ADR-0004: Store run state in a _privaci schema in the target database

Status

Accepted — 2026-05-28

Context

PrivaCI needs persistent state for:

  1. Resumability — a crashed 4-hour job should resume, not restart.
  2. Audit log — a record of which columns were masked with which action, plus auto-detect findings and warnings, queryable for years.
  3. Source-DB identity — a stable source_db_hash per source, used for run identity and resumability (any commercial billing use is out of scope for the engine; see ADR-0003).
  4. Drift detection (commercial v1.x) — comparing the current catalog snapshot to the last one.
  5. Compliance reports (commercial v1.x) — generated from audit-log history.
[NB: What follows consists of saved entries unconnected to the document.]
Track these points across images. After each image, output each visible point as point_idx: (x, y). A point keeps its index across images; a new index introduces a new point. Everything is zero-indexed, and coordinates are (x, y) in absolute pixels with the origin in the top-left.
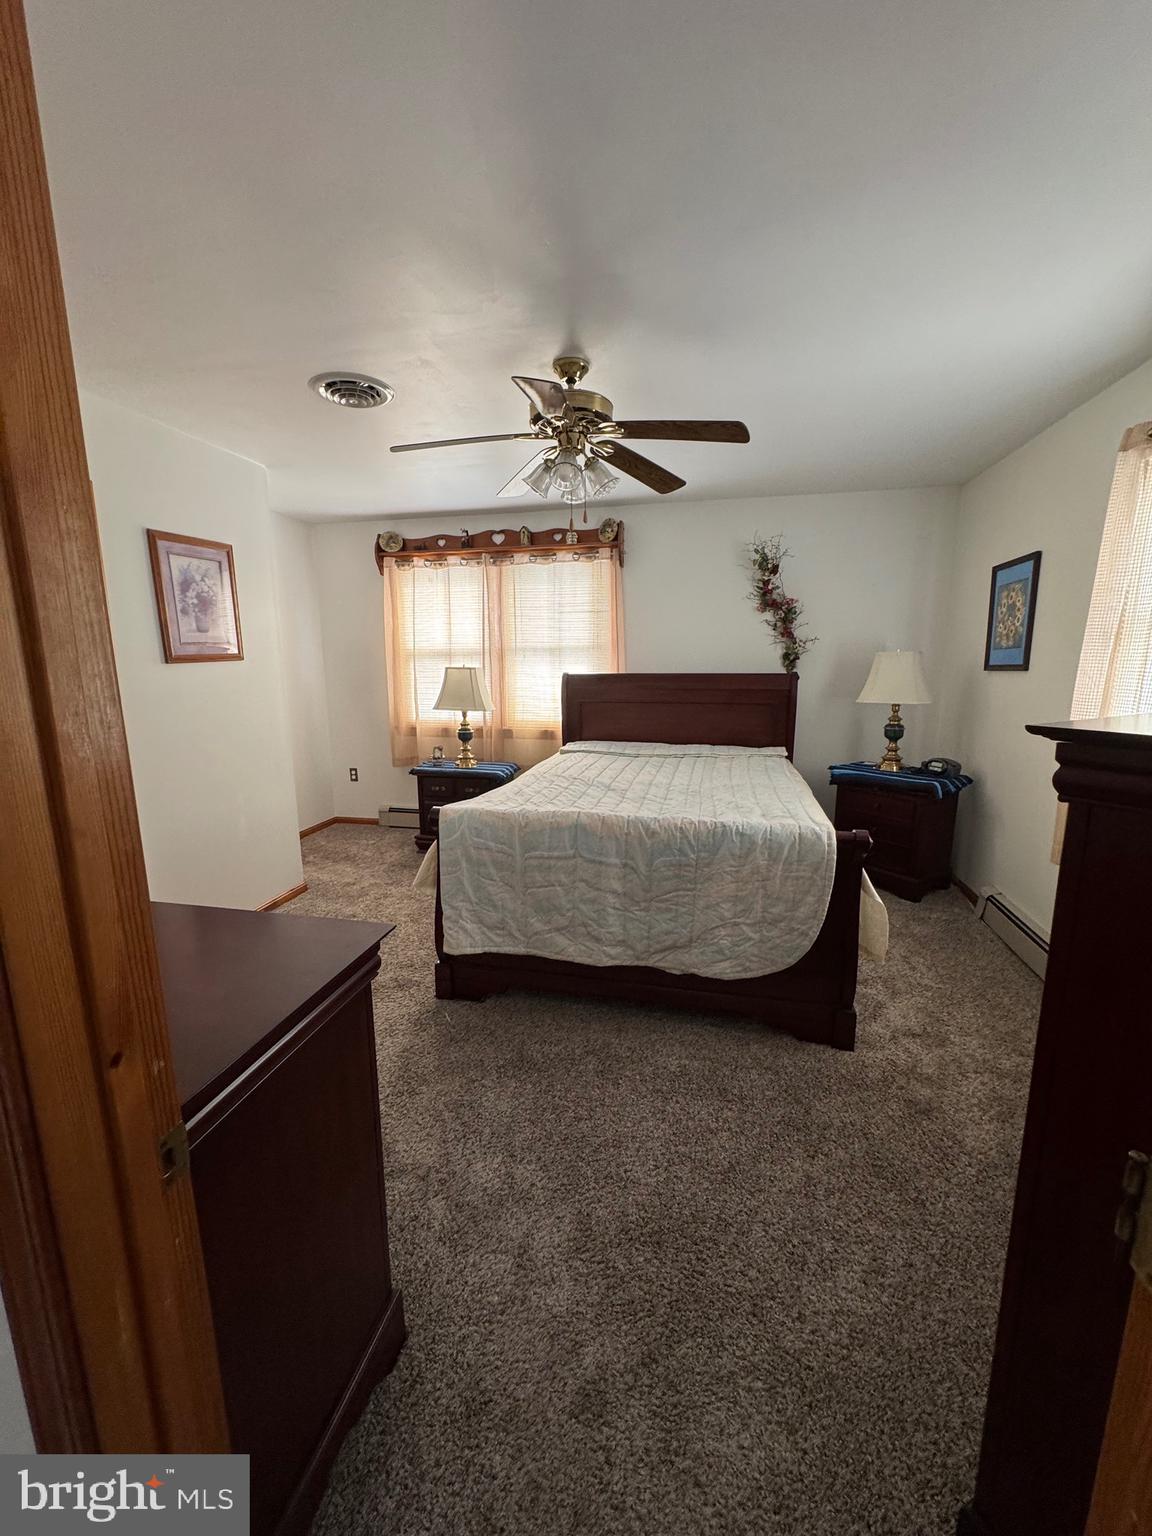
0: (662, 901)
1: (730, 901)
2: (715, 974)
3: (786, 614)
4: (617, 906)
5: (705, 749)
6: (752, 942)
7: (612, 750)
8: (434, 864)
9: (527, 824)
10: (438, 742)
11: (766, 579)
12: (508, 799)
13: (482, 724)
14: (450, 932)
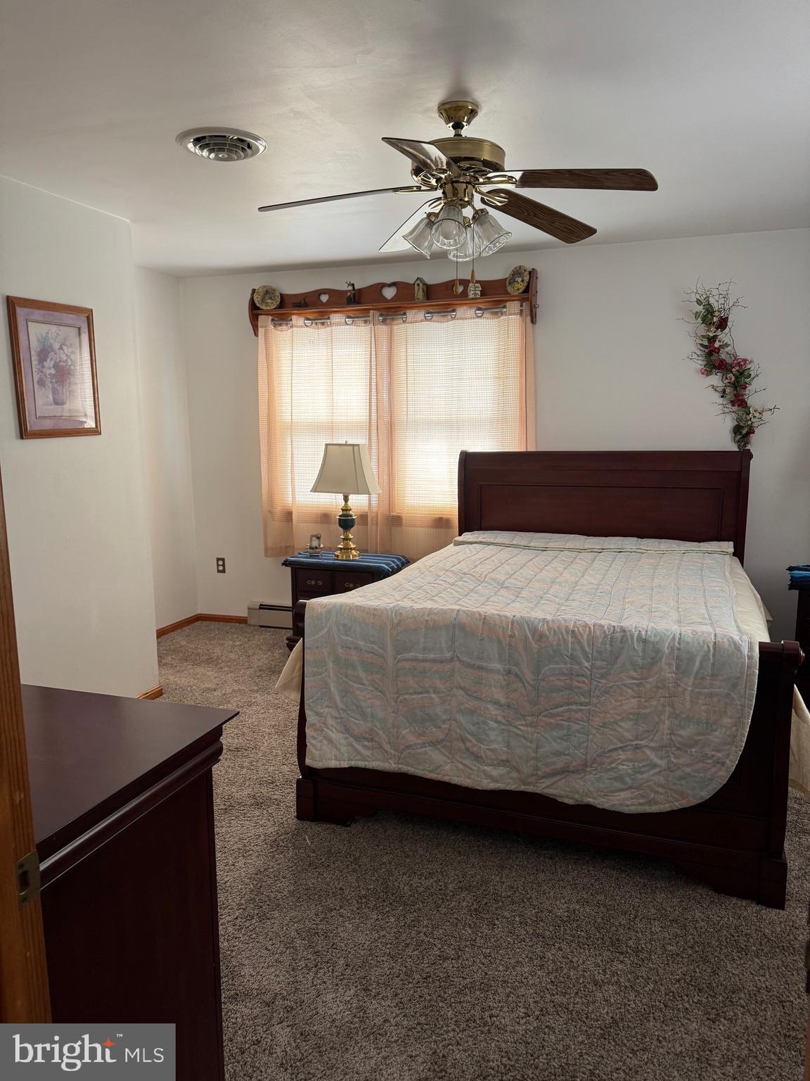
0: (552, 716)
1: (631, 720)
2: (613, 805)
3: (736, 377)
4: (500, 718)
5: (630, 543)
6: (657, 770)
7: (514, 542)
8: (299, 665)
9: (400, 622)
10: (317, 529)
11: (711, 335)
12: (385, 594)
13: (366, 509)
14: (313, 742)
Where should this state live?

Alternatives considered:

  • S3 / blob storage — external dependency, breaks air-gapped customers, adds another credential to manage.
  • Redis / managed KV — extra moving part for a batch job.
  • Container-local SQLite — state dies with the container; useless for CI/CD where every run starts in a fresh container.
  • Source database — read-only by product policy.
  • Customer-managed metadata DB (separate connection string) — configurable but onboarding friction; an additional secret to manage and an additional permission grant to request.

Decision

State lives in the target database, in a dedicated _privaci schema created idempotently on first run. Tables:

  • _privaci.runs — one row per run.
  • _privaci.table_checkpoints — one row per (run, table) for per-batch resumability.
  • _privaci.audit_log — one row per masking event.
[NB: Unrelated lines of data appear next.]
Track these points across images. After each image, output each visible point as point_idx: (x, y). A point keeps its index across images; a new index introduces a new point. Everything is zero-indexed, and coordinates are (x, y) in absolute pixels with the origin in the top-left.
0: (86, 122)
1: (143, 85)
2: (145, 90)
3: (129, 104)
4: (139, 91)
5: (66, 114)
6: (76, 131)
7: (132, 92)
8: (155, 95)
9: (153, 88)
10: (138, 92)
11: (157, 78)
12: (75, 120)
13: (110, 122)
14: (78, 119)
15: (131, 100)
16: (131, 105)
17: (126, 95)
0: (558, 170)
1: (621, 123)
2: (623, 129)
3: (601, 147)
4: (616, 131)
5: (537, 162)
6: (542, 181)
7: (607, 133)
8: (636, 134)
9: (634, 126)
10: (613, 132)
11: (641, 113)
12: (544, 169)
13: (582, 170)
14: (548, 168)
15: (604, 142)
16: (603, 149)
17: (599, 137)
Customers grant CREATE SCHEMA and DML on _privaci.* to the masking role. This is the only meaningful permission requirement beyond standard DML on the masked tables.

Consequences

Why this is a strong choice

  • One unified location for resumability, audit, drift, and reports.
  • No external dependencies — PrivaCI stays a single container with two DB connections and nothing else.
  • Co-locates audit data with the masked data it describes. Customer auditors query one database with the SQL skills they already have.
  • Survives container restarts — central to the resumability promise.
  • Air-gap friendly — works in environments with no internet egress.

Trade-offs accepted

  • Customer must grant CREATE SCHEMA. Documented in quickstart. Pre-flight check fails with a clear error if the grant is missing.
  • State and masked data share a database. A catastrophic target failure loses both. Acceptable because target databases are by definition staging/dev, and the source remains untouched.
  • Schema version drift — engine v2 reading _privaci schema written by v1 must apply additive migrations. The state-management module owns this.

Forbidden patterns

  • The _privaci schema is not for customer use. Application code must not read from or write to it. The pre-flight target-empty check excludes _privaci to avoid false positives on subsequent runs.
  • We never write input PII to any _privaci table. Audit entries reference columns by name and counts, not values. The salt is stored as a 16-byte fingerprint, never as the salt itself.